Ah, the great outdoors. Nothing like taking in fresh air, warm sunshine and a cool breeze.
Unfortunately, when camping – especially in New York State, you can’t always anticipate sunshine and clear skies. On the bright side, with many advancements in gear, clothing and weather forecasting, there’s no excuse to stay home when the weather is bad.
Camping has become a year-round activity for all nature lovers who are willing to bear the sunshine and snow alike. While you always try and plan your trips around the weather, you can’t always be prepared for those unexpected storms or bad days.
These bad weather camping tips and tricks will help you get through even the most ominous weather you encounter.
First and foremost, get weather forecasts.
There’s no way to completely eliminate the chance of unexpected weather surprises, but there is a way to limit it. Check weather forecasts online or on your phone near or around your next camping destination. Not only are these services easy to use, but they’re extremely convenient; Some even can text live weather updates.
No service? No problem. Weather radios can serve as a go-to backup plan. Albeit a bit ‘old school,’ they are pretty reliable. Ranging from simple battery-operated weather alert units to crank-type radios that require no batteries at all, weather radios might be that one item to pack that gives you that full camping feel.
Don’t Rain on My Parade
Rain is perhaps the most underestimated danger to campers. A little bit of water can sometimes create a lot of problems. But there’s always solutions to deal with these natural occurrences in a calm and logical manner.
Find elevation. Did you know it only takes about 18 to 24 inches of water for the average vehicle to float? It’s best to stay on high grounds until the rain and flooding subsides. While rain in the forecast can discourage some campers, with the right gear, there is no need to cancel your plans.
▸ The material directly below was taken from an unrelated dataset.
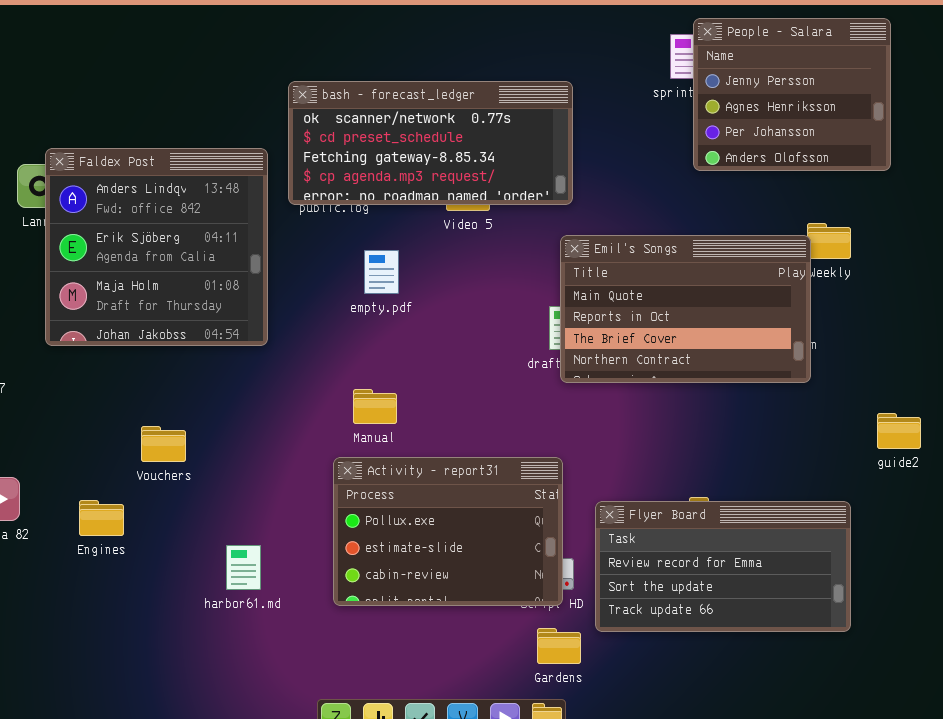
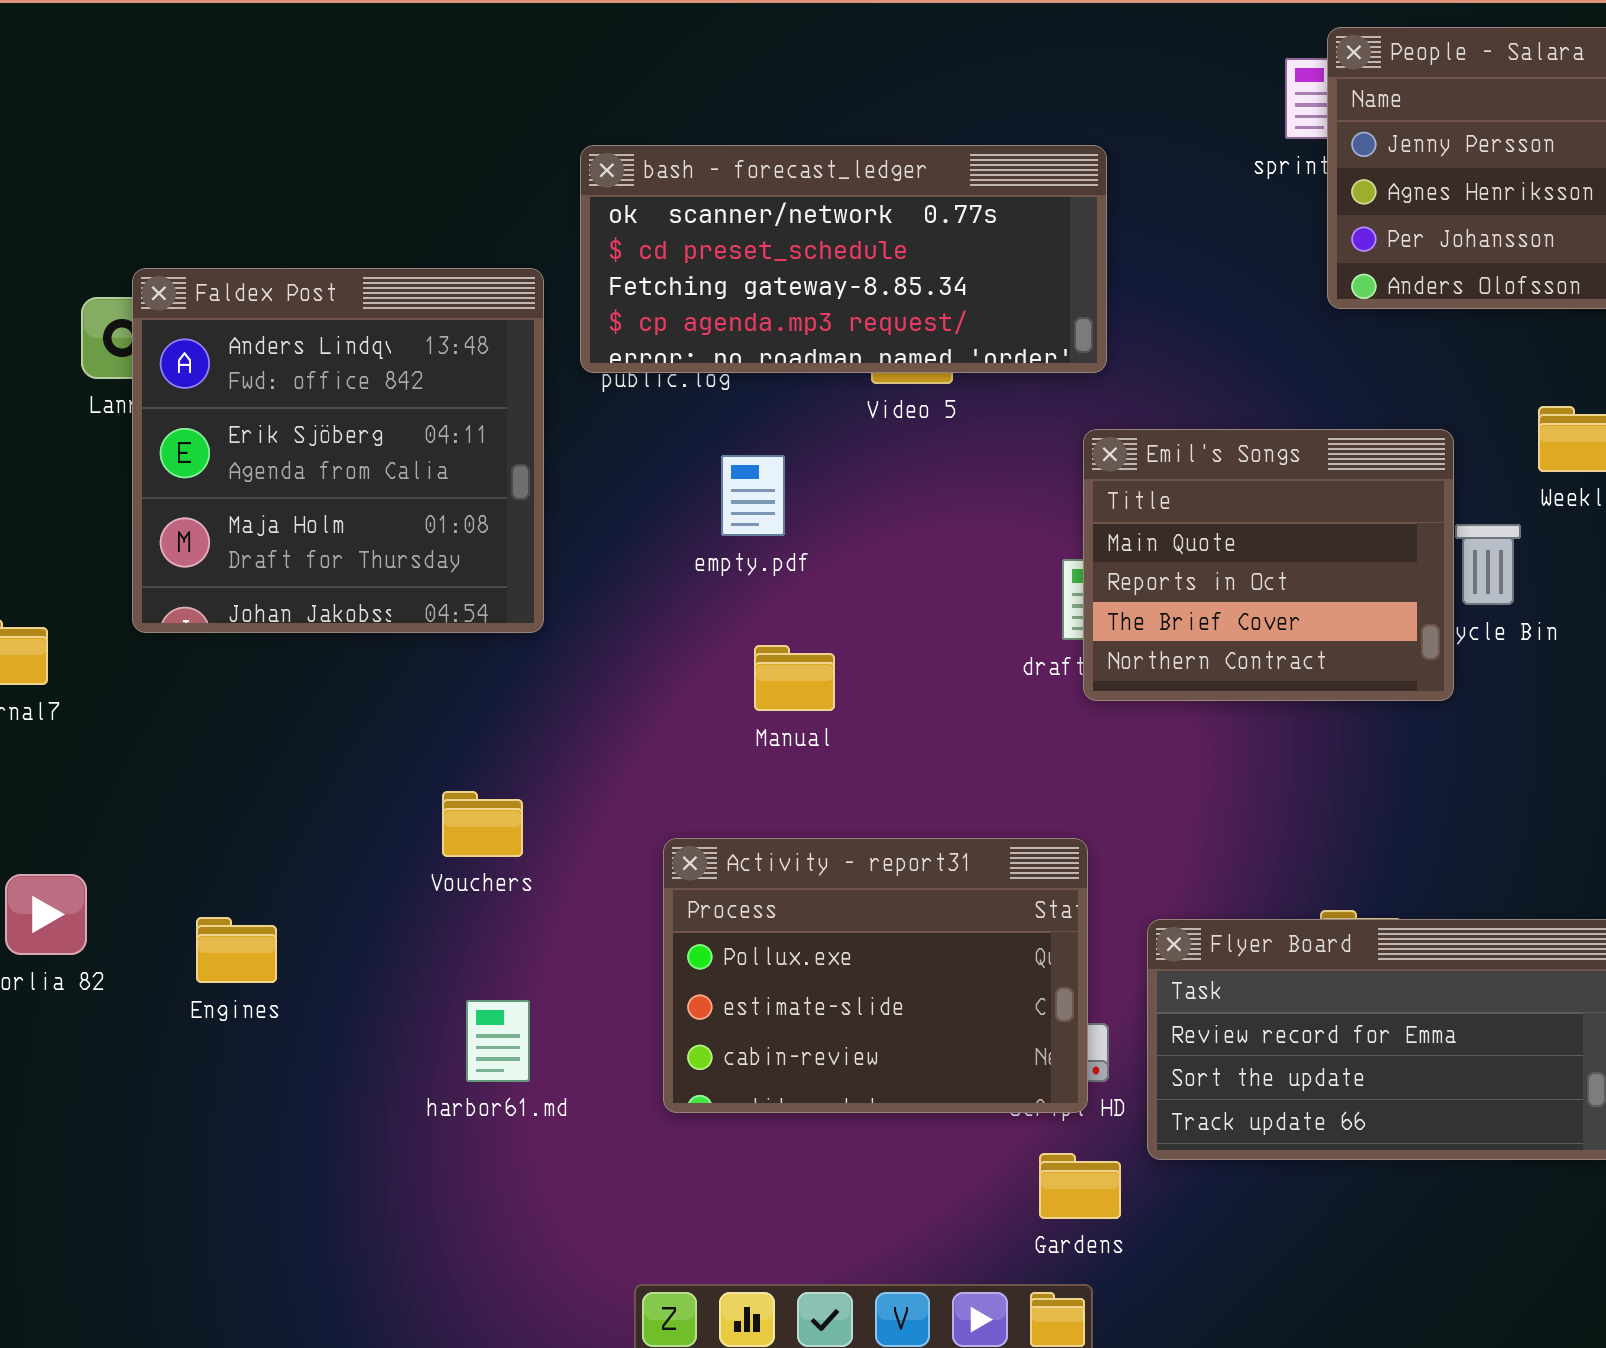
Emil's Songs: [560,235,811,383] -> [1083,429,1454,701], resized
Manual: [353,389,397,424] -> [754,645,835,711], moved
Vouchers: [141,426,186,462] -> [442,791,523,857], moved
Instead, you can prepare accordingly and relax in comfort, listening to the sound of rain on your tent, RV or motorhome.
So what happens when it starts to storm? Sure, lightning can be fun to watch from a distance, but you don’t want to be guessing where it might strike next. In contrast to the precautions you’d take to avoid the rain, with lightning, you actually do not want to be the tallest object around – or even near it for that matter. Lightning is attracted to whatever is closest to it. Seeking shelter at the base of a large or tall tree is something to avoid during a heavy storm.
Lightning has been known to travel miles before striking the ground. If you see it, take cover. The 30/30 rule suggests that if you see a flash and thunder reaches you in 30 seconds or less, find shelter. Wait another 30 minutes after the last lightning strike and thunder before resuming any activities.
• Anything BUT cotton fabrics
• Waterproof bags/tent
• Waterproof matches/lighter
• Rain boots, rain jacket
• No-cook meals
• Hand and foot warmers
Be Wary of Wind
Hiking and camping offers very little protection from high winds – especially at higher elevations where trees are likely to have shallow roots. If you find that high winds find you on your next camping trip, seek shelter in a heavy, solid structure.
Flatlands without ground cover will blow around dirt and gravel, which can pose as a serious hazard – not to mention all of the other things that can blow around depending on the speed of the wind.
Hot vs. Cold
It may seem obvious to pack for your trip based on the expected temperatures, but the planet is always changing. It’s important to anticipate dramatic changes in weather no matter what. You cannot control the weather, but you can adapt to it – especially if you pack appropriately.
Ideally, living in an air-conditioned motorhome or trailer is the way to go when it’s hot out, but it’s important to be prepared should the power fail – or if it’s not available at all.
The idea is to pack light – literally! Light colored fabrics can reflect the sun’s rays and will keep you much cooler than darker colors. Polyester and nylon are two comfortable fabrics to consider when packing as well. A baseball hat is also a must to keep your head from overheating. You’ll want to equip yourself with lighter, cooler bedding for your tent. Light sheets and blankets will work better than a stuffy, warm sleeping bag.
Lastly, bring water – and lots of it. Above all else, it’s important to stay hydrated. An ice cooler is a smart idea to keep all refreshments nice and cool on the particularly hot days.
So what about when it’s cold?
When the temperature plunges, you really only need the basics: long sleeved shirts and pants, sweatshirts and warm socks. If for some reason you might be anticipating extra cold weather, mittens, a parka and a beanie might not be a bad idea to pack away with you as well. Make fire when necessary. Warm up not only your food, but even your clothes and sleeping gear so you can get warm and toasty even quicker.
The bottom line is to plan ahead. There are all different types of camping weather. Get a feel for the conditions you’ll be exposed to, get updates as frequently as possible and prepare for whatever surprises the weather may bring. Like most preventative measures, dealing with bad weather starts long before you hit the trail. Be sure to have all the proper gear to get you through any of Mother Nature’s curveballs.